There really is an app for everything! In a time where everyone is married to their phones as well as their spouses, this is a perfect way to work on your marriage digitally. An app I use is called Lasting: Marriage Health App for Couples by The Knot Inc. It offers a series of courses that you can either read or listen to. They are broken up into sessions that you can access at your convenience. It also has a reminder section, reminding you to keep on top of several marriage-healthy focus areas and habits. Hey! I just got my reminder to send a text message to my spouse that will make my partner smile.
Give each other space.
If things ever get too heated, or a topic snowballs, we just go to separate rooms, go see a movie, or drive around a little bit. Sometimes, especially as a woman, we want to fix things NOW. We want to connect and talk about things until they are resolved. This is not the best thing to do until both of you are in the right mindset to do that. After each of you has had time to process and calm down, then you can either drop the subject or talk about it with a clearer head. So, don’t be afraid of space…embrace it.
Listen to understand your partner before speaking.

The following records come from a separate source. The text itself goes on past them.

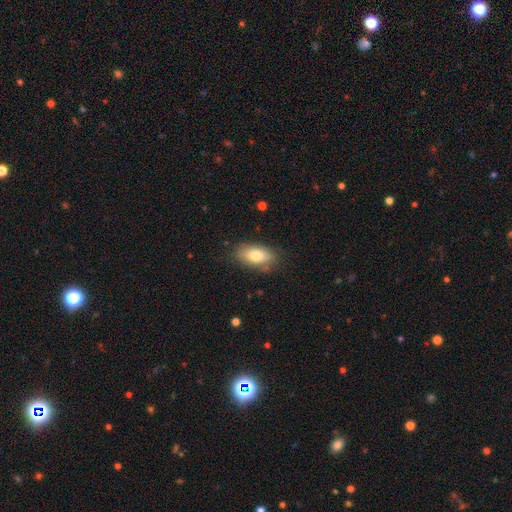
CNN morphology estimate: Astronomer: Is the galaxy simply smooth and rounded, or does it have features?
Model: smooth — 76%.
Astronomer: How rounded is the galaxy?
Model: in between — 89%.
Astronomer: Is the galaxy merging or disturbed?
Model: none — 78%.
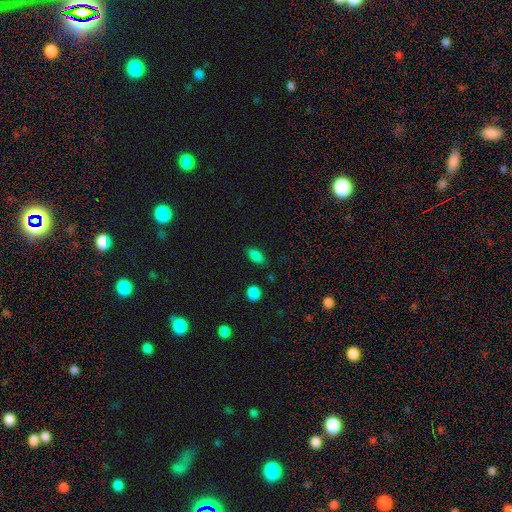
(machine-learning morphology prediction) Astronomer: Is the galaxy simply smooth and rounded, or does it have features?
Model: smooth — 84%.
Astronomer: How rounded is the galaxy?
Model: in between — 88%.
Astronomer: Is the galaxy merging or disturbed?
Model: none — 81%.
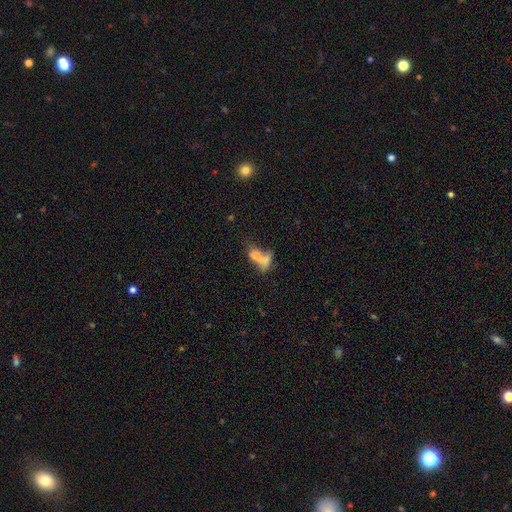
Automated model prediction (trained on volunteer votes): Overall: smooth (49%; featured or disk 34%). Merging: merger (54%; none 22%).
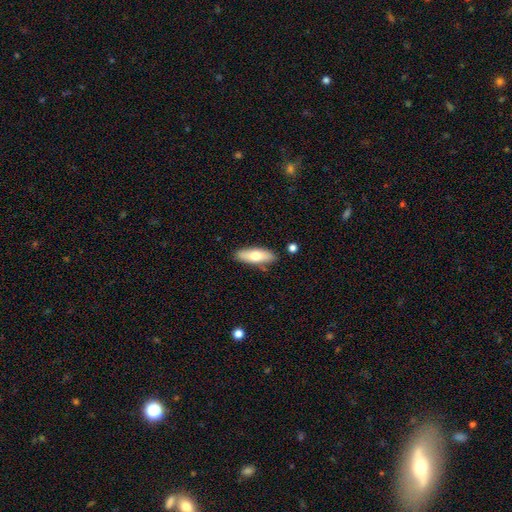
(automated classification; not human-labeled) Overall: smooth (67%; featured or disk 27%). How rounded: in between (65%; cigar-shaped 33%). Merging: none (83%).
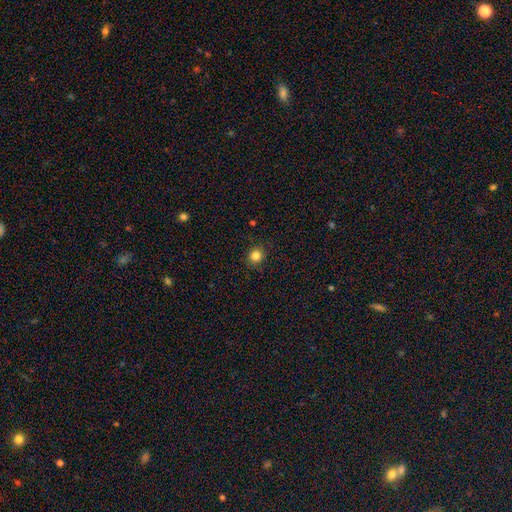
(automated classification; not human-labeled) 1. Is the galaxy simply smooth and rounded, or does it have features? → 83% smooth, 12% star or artifact, 4% featured or disk.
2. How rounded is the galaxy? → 89% round, 10% in between, 1% cigar-shaped.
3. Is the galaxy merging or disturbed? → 90% none, 7% minor disturbance, 2% major disturbance, 1% merger.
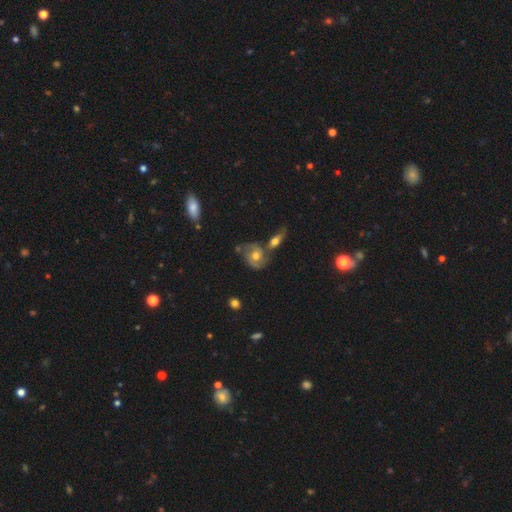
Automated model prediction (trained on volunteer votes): This appears to be a featured or disk galaxy (69%) with no bar (73%), 2 (79%) medium (47%) spiral arms (88%) and a moderate central bulge (72%). Merging: none (48%).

This is actually a tool our counselor taught us. A lot of times couples go about conflicts completely wrong. They try to first fix an issue and then connect with each other. The problem with this is that they never get past the trying to fix the issue part!

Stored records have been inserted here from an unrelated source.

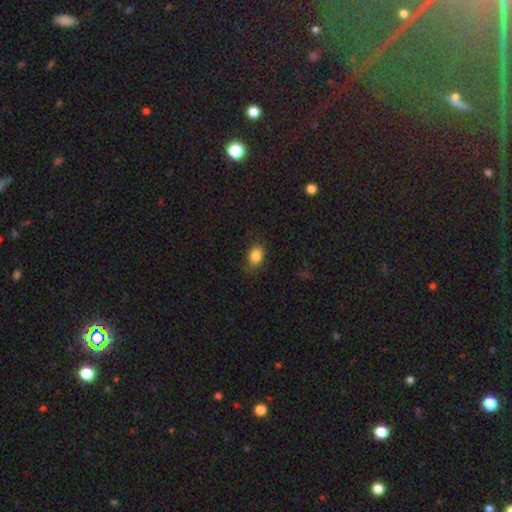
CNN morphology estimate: smooth 85%, star or artifact 9%, featured or disk 6%. Down the decision tree: how rounded — in between (76%); merging — none (78%).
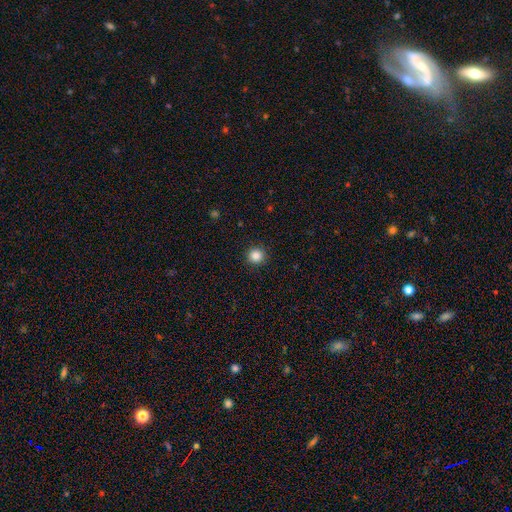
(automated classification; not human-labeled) Smooth or featured?
  - smooth: 86% *
  - star or artifact: 11%
  - featured or disk: 4%
How rounded?
  - round: 95% *
  - in between: 4%
  - cigar-shaped: 1%
Merging?
  - none: 92% *
  - minor disturbance: 5%
  - major disturbance: 2%
  - merger: 1%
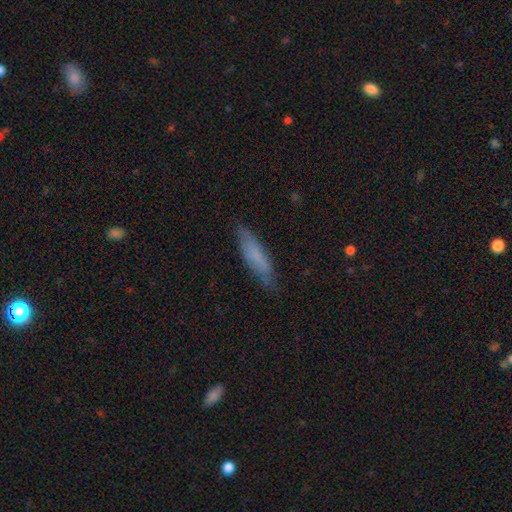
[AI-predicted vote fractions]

What is best is to reverse that scenario and connect first. Listen to understand each other first before speaking by letting your partner know you validate and understand their feelings. Once your partner has nothing else to say, then you can dive in with your thoughts and feelings.
The idea behind this method is that when both parties feel heard, then sometimes the issue dissolves or is no longer important. If it is still important after that, the both of you are more likely to come up with a compromise or solution in a healthy manner.

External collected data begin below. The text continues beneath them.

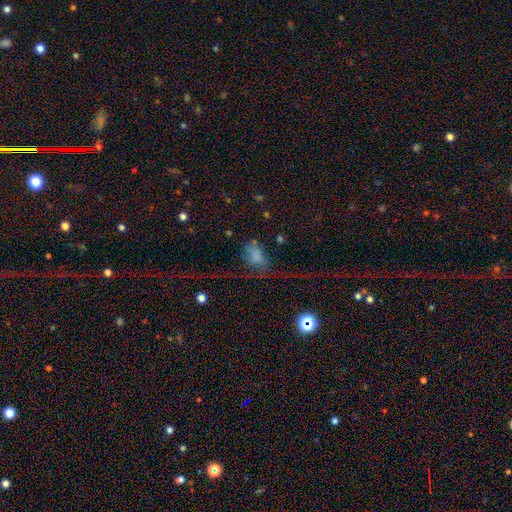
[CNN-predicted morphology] The model was most divided on "merging": major disturbance: 42%, none: 32%, minor disturbance: 20%, merger: 6%. More confident: how rounded — in between (83%); smooth or featured — smooth (61%).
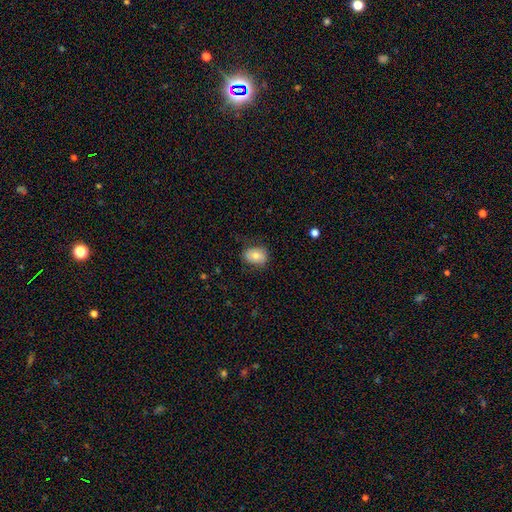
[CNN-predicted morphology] smooth 74%, featured or disk 18%, star or artifact 8%. Down the decision tree: how rounded — in between (65%); merging — none (73%).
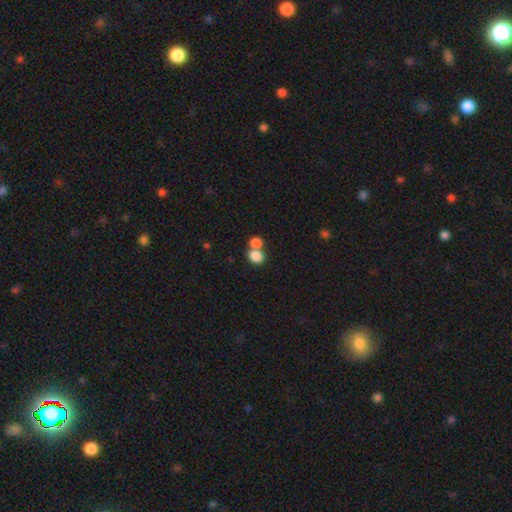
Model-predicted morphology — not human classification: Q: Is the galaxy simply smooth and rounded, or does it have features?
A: smooth — 83%.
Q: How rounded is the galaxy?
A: round — 59%.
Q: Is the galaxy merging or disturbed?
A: merger — 52%.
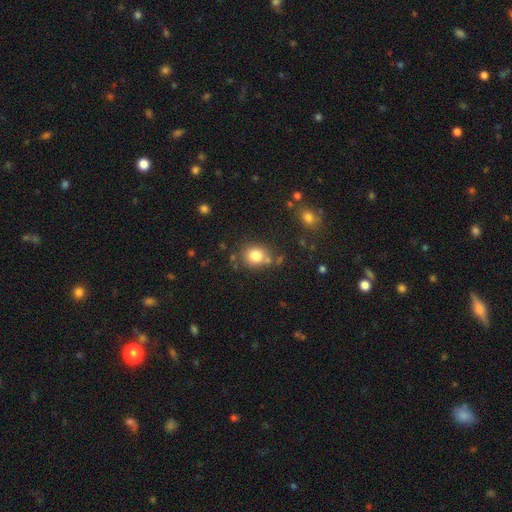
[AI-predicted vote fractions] A smooth galaxy with no disk features (80%) that is round (74%). Merging: none (70%).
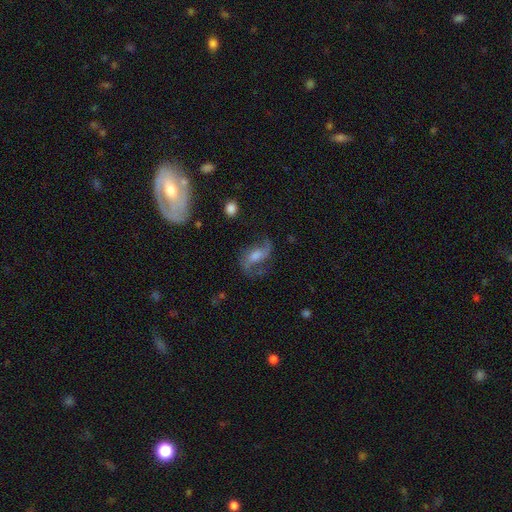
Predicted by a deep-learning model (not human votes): The model was most divided on "bar": weak: 44%, no: 33%, strong: 24%. Remaining: edge-on disk — no (94%); spiral arms — yes (93%); spiral arm count — 2 (88%); smooth or featured — featured or disk (77%); merging — none (64%); spiral winding — loose (59%); bulge size — moderate (47%).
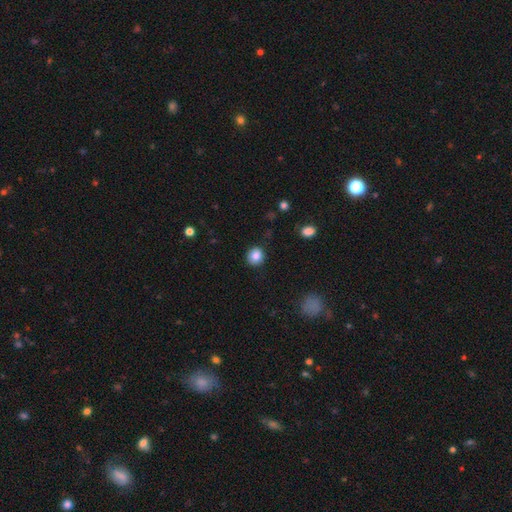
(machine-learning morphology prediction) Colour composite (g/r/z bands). It shows a smooth galaxy with no disk features (85%) that is round (86%). Merging: none (89%).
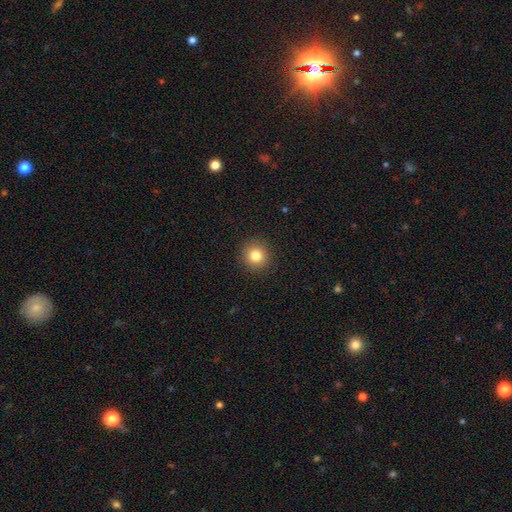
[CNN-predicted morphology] smooth 82%, star or artifact 11%, featured or disk 6%. Down the decision tree: how rounded — round (93%); merging — none (92%).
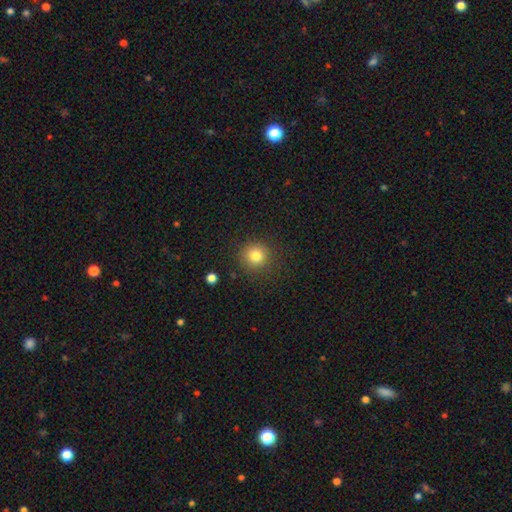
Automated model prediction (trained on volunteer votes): Smooth or featured: smooth — 81% (star or artifact — 12%)
How rounded: round — 93% (in between — 6%)
Merging: none — 89% (minor disturbance — 7%)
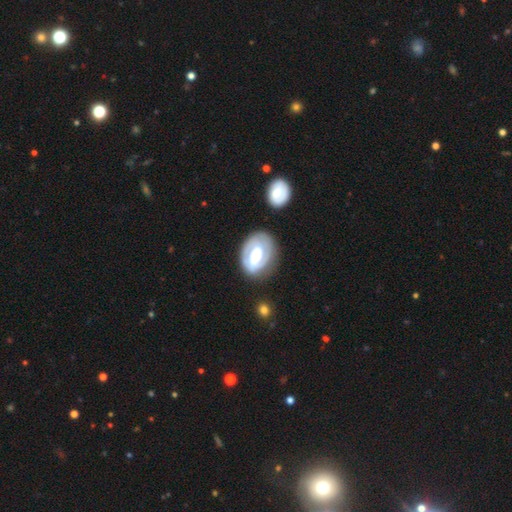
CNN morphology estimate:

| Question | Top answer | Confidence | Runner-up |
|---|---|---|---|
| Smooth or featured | featured or disk | 72% | smooth (23%) |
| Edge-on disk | no | 96% | yes (4%) |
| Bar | weak | 39% | strong (35%) |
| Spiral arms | yes | 68% | no (32%) |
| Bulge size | moderate | 59% | large (28%) |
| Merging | none | 69% | minor disturbance (19%) |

Duh, go on dates! Just because you are married does not mean you suddenly give up and stop the romance. Make it a priority to have one date night a week on the days you have your stepkids, and try to make the most of reconnecting on the days without them. This will help fortify your connection with each other and replenish your love bank. My hubby and I like to go to the movies, our favorite restaurants, and anything that involves live music such as concerts or festivals.
Just recently, a friend told us about a website called TheDatingDivas.com, which has some really cool date ideas and date night kits to purchase. Chris and I just bought a year of Sports-Themed Dates from the site. We will let you know how it goes! We purchased a date night kit from Amazon that we have already tried and love called Wine and Paint Night at Home. While we have been to a few wine and painting classes, we decided to DIY it at home! We bought a bottle of wine, made some pretty cool paintings together, and then we were in the mood to make something else pretty fun later on!
Have patience…lots and lots of patience
It takes time to form new habits and change learned reactions and behaviors. Be patient with each other on your journey to better your marriage and communication. I guarantee the both of you will mess up a lot! The only thing that matters is that you and your spouse put in the effort and your marriage first.